Arsenal cible toujours Bradley Barcola et envisage de lâcher 200 millions d’euros pour renforcer le côté gauche de son attaque lors de ce mercato estival. Les négociations avec le PSG vont démarrer. Bradley Barcola fait décidément parler de lui en ce début d’été. Titulaire avec l’équipe de France à la Coupe du monde 2026, l’ailier de 24 ans est dans une situation contractuelle délicate avec le Paris Saint-Germain. Son bail expire dans deux ans (juin 2028) et pour l’heure, aucun accord n’a été trouvé pour une éventuelle prolongation. Le PSG est donc attentif aux potentielles offres qui pourraient arriver pour le joueur formé à l’Olympique Lyonnais afin d’éviter une vente au rabais dans un an voire un départ libre en 2028.
Cela tombe bien, Bradley Barcola est adoré par les cadors européens. Son nom a circulé au Bayern ou encore au Barça mais c’est en Premier League que l’on s’arrache l’ailier du PSG et de l’équipe de France. Selon Ekrem Konur, Arsenal reste le club le plus chaud sur ce dossier. Les Gunners souhaitent totalement renouveler le côté gauche de leur attaque en se séparant de Leandro Trossard, proche de rejoindre le Besiktas Istanbul mais aussi en vendant Gabriel Martinelli. Si ces deux départs venaient à se confirmer, le club entraîné par Mikel Arteta recruterait alors non pas un seul mais deux joueurs au poste d’ailier gauche.
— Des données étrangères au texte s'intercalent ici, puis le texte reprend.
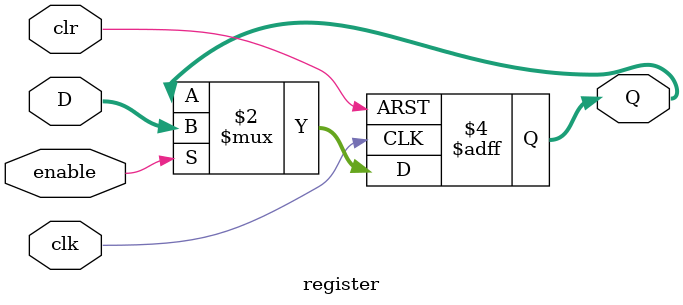
<source format=v>

module register (D, clk, clr, enable, Q); // ports

	input [31:0] D; // port declarations
	input clk;
	input clr;
	input enable;
	output [31:0] Q;
	reg [31:0] Q;
	
	always @ (posedge clr, posedge clk) // port logic 
		if (clr)
			Q <= 0;
		else if (enable)
			Q <= D;

endmodule // end module 
</source>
Barcola et Rogers à Arsenal pour 200 ME ?
Selon le journaliste, l’objectif du champion d’Angleterre en titre est de recruter Bradley Barcola (PSG) et Morgan Rogers (Aston Villa) pour un total de 200 millions d’euros. Cela paraît assez optimiste sur le papier car les deux joueurs sont à priori estimés à plus de 100 millions d’euros par leurs clubs respectifs. Reste à voir quelle est la répartition espérée par Arsenal et quel serait le montant d’une possible offre transmise au Paris Saint-Germain dans les jours à venir. Quoi qu’il en soit, l’avenir de Bradley Barcola n’a pas fini de faire débat et ce ne sont pas les excellentes prestations du Français à la Coupe du monde 2026 qui vont faire baisser sa cote sur le marché des transferts.